(no title)
swores | 1 month ago
To me it seems a perfectly natural effect of nearly everyone using it as a website which holds lots of information, and very few people comparatively have any experience with the community side, so people assume that what they see is what Wikipedia is.
Not many people are spending time reading reports on organisation costs breakdowns for Wikipedia, so the only way they'd know is if someone like you actively tells them. I personally also assumed server costs were the vast majority, with legal costs a probable distant second - but your comment has inspired me to actually go and look for a breakdown of their spending, so thanks.
Edit: FY24-25, "infrastructure" was just 49.2% of their budget - from https://meta.wikimedia.org/wiki/Wikimedia_Foundation_Annual_...
miki123211|1 month ago
I suspect that 95+% of visits to Wikipedia don't actually require them to run any PHP code, but are instead just served from some cache, as each Wikipedia user viewing a given article (if they're not logged in) sees basically the same thing.
This is in contrast to E.G. a social network, which needs to calculate timelines per user. Even if there's no machine learning and your algorithm is "most recent posts first", there's still plenty of computation involved. Mastodon is a good example here.
fragmede|1 month ago
wpietri|1 month ago
zozbot234|1 month ago
unixhero|1 month ago
zozbot234|1 month ago
But they want that information to be at least kept up to date and hopefully to improve over time, right? That's what the community is for. It's not a free lunch.
swores|1 month ago
Edit: I wasn't going to say anything, but then noticed you're the same person I was replying to before, so I will since it's more than once - in both your comments you seem to feel that you need to defend Wikipedia but in both cases there was nobody attacking them :)

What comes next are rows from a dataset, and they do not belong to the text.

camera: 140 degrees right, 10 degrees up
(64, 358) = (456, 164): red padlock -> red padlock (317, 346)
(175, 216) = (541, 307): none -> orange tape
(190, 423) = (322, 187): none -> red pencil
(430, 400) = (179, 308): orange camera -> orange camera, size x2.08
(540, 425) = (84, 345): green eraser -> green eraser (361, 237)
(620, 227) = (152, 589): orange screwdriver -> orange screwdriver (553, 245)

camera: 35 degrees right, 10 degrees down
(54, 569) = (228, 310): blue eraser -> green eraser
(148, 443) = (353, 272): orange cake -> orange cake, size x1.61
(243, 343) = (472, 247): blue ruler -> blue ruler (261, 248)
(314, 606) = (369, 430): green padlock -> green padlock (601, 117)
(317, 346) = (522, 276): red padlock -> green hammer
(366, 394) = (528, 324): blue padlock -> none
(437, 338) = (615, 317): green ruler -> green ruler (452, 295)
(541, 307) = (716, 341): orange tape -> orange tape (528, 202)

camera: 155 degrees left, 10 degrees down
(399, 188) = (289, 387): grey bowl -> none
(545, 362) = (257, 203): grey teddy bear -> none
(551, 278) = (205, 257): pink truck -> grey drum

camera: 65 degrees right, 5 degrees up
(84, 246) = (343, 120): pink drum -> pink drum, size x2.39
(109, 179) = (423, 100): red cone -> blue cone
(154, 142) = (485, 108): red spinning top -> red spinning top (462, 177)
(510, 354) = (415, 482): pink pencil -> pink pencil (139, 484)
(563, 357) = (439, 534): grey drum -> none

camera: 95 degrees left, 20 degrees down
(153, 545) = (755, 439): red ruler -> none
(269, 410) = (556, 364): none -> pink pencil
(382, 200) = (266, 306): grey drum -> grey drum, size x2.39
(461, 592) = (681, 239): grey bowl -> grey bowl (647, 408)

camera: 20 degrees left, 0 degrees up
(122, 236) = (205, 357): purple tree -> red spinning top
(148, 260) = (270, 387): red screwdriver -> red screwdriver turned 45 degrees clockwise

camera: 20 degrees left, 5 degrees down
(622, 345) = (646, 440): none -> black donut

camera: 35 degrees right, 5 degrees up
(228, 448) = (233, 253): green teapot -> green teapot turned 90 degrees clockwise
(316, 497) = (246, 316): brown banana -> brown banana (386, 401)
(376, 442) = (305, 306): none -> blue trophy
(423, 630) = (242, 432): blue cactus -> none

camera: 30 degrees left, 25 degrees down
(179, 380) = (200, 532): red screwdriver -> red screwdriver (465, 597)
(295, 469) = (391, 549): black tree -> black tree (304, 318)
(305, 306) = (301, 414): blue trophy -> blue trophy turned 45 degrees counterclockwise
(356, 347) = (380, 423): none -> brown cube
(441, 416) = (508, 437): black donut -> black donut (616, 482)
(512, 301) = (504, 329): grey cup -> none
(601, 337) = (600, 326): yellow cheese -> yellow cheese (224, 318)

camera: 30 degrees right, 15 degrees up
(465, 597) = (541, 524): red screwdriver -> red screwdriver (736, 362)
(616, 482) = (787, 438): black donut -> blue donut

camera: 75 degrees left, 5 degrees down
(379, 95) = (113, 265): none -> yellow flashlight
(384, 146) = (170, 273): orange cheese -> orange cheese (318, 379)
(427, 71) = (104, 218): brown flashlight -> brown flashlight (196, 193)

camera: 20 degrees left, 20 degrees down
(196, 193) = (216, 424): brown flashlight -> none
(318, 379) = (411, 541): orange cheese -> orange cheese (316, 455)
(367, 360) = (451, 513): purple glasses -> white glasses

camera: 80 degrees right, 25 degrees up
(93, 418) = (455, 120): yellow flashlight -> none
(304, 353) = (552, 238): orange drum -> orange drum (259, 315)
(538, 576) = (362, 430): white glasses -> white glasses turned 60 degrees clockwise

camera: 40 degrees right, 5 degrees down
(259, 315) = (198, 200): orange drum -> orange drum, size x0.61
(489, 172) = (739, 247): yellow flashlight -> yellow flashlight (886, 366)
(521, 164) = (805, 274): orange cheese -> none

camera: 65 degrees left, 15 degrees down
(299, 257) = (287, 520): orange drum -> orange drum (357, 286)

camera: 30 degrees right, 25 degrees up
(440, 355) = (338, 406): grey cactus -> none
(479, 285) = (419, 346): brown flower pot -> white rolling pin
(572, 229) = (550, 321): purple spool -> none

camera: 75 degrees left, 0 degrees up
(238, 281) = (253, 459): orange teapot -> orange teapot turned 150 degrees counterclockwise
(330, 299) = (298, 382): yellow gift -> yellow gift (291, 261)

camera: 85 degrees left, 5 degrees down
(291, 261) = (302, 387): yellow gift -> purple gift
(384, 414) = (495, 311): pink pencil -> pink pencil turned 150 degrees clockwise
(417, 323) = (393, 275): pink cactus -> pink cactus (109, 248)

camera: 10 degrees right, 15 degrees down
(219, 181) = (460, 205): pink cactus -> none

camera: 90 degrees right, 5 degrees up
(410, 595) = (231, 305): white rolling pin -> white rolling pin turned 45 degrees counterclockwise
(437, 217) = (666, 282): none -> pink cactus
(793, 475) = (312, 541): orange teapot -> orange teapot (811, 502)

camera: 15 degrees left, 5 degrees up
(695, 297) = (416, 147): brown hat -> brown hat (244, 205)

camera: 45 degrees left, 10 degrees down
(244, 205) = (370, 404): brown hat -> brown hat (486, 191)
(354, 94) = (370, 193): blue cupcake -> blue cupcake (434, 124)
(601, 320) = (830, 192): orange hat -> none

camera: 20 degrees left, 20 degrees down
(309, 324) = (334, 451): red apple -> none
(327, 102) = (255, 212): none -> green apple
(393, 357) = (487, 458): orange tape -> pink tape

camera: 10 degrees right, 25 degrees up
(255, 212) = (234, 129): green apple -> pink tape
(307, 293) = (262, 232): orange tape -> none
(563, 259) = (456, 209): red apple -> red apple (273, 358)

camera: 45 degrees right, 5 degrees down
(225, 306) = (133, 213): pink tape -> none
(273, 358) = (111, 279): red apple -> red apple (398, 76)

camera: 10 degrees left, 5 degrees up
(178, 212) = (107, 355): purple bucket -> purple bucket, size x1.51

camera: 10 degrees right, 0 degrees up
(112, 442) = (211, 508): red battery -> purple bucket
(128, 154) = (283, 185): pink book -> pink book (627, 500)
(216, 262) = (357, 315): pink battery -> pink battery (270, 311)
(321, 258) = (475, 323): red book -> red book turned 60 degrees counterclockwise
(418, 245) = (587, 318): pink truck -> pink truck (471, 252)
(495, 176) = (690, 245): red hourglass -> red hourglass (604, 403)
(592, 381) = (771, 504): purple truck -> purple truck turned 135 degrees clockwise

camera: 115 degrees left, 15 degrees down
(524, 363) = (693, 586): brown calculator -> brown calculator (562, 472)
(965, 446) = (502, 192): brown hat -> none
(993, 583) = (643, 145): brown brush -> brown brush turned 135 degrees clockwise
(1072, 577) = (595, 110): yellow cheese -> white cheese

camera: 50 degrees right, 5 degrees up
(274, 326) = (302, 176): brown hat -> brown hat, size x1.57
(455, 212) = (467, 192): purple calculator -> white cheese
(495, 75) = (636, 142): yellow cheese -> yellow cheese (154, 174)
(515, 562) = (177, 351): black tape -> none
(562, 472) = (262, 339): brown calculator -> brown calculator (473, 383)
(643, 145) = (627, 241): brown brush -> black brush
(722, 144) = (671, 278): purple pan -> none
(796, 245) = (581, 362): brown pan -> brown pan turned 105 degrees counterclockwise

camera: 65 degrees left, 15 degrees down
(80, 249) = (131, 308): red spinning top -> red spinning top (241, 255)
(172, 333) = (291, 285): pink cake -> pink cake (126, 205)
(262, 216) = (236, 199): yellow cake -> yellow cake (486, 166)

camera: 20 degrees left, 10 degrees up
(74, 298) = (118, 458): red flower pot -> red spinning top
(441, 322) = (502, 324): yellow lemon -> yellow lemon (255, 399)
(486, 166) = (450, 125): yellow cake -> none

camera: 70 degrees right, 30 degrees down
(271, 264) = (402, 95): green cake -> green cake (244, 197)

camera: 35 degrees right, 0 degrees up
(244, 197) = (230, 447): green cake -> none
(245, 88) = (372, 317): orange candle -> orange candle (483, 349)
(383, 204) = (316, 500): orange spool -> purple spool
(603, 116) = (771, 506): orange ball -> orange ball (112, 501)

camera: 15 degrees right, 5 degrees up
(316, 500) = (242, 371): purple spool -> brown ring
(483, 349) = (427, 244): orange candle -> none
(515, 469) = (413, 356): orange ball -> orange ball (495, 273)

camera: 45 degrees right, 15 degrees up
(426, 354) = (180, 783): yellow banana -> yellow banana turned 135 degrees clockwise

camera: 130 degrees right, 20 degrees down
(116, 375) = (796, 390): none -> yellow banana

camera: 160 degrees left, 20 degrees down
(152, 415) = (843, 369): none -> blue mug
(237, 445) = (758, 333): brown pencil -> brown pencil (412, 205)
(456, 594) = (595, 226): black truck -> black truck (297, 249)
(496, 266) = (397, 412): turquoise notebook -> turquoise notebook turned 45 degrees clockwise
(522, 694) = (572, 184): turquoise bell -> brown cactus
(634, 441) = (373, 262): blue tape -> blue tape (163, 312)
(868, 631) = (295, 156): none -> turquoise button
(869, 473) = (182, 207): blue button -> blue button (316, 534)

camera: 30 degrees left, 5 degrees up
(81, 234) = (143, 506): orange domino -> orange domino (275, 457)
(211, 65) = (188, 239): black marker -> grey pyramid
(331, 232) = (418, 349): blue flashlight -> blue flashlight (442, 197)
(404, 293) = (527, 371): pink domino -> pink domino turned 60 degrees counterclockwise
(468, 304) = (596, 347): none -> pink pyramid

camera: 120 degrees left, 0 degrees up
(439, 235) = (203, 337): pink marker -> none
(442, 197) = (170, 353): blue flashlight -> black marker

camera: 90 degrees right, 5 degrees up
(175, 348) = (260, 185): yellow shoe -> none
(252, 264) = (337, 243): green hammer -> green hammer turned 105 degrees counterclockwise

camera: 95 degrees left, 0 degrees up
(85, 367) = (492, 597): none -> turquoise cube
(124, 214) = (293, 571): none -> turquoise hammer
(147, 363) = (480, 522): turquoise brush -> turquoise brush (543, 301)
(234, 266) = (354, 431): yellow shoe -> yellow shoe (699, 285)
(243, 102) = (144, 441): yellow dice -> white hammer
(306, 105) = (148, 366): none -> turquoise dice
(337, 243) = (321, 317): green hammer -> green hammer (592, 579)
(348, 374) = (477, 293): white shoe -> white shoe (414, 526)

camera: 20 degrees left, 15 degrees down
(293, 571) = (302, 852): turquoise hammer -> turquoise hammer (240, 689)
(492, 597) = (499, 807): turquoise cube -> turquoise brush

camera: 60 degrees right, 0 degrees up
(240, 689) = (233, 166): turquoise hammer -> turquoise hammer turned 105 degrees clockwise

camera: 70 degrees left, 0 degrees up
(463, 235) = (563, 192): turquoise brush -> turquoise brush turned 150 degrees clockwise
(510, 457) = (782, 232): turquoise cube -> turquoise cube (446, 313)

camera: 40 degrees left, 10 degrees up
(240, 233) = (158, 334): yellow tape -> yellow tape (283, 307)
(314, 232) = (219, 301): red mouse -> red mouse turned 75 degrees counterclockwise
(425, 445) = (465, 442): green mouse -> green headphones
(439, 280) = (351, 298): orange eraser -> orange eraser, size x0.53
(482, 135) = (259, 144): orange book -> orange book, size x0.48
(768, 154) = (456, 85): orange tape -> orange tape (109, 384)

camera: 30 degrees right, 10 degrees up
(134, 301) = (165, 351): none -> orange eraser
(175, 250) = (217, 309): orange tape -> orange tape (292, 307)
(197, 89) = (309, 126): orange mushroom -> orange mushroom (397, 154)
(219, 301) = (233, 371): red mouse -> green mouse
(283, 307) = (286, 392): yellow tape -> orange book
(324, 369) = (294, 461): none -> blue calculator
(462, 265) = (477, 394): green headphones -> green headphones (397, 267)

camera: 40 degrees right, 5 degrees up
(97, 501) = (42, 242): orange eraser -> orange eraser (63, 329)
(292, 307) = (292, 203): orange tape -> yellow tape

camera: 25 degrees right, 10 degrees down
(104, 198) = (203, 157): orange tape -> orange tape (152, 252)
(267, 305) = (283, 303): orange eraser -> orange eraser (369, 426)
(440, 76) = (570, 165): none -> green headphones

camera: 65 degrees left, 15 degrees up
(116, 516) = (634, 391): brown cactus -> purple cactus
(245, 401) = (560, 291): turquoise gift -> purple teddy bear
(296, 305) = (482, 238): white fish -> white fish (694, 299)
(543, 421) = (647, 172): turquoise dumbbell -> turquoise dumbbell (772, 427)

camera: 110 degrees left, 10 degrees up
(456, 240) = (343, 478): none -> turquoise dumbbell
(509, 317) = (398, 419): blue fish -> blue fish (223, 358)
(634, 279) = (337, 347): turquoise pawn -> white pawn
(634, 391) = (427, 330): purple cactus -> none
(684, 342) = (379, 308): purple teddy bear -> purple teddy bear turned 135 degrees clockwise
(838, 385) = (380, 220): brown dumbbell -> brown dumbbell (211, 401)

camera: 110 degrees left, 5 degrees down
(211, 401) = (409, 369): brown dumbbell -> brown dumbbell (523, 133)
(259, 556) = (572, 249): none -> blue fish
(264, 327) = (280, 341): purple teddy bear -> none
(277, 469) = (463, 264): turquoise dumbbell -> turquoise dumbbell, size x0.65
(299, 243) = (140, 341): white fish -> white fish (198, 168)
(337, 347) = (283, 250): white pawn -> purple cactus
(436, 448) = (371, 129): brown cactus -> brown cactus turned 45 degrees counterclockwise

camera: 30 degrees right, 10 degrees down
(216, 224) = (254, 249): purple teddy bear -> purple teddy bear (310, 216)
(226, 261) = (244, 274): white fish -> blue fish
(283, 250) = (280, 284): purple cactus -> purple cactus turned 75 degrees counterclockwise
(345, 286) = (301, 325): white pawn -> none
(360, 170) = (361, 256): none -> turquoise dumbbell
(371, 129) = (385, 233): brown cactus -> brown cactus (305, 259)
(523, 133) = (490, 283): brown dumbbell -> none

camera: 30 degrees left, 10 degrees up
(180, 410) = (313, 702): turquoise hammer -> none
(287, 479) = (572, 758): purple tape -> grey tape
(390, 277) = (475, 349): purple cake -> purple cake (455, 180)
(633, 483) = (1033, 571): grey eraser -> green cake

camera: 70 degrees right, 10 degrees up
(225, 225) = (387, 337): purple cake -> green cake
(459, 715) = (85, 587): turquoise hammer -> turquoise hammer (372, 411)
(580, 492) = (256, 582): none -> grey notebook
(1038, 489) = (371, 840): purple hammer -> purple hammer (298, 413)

I appreciate that internet comments can often contain lots of hostility, but I encourage you to remember that it's not a default state, and that often comments are just good faith opinions without an angry subtext. In both cases you could have just written as if adding some interesting information, rather than as if you're countering an anti-Wikipedia campaign. (And I'm not trying to attack or criticise now either, sorry if it comes off that way - just constructive feedback!)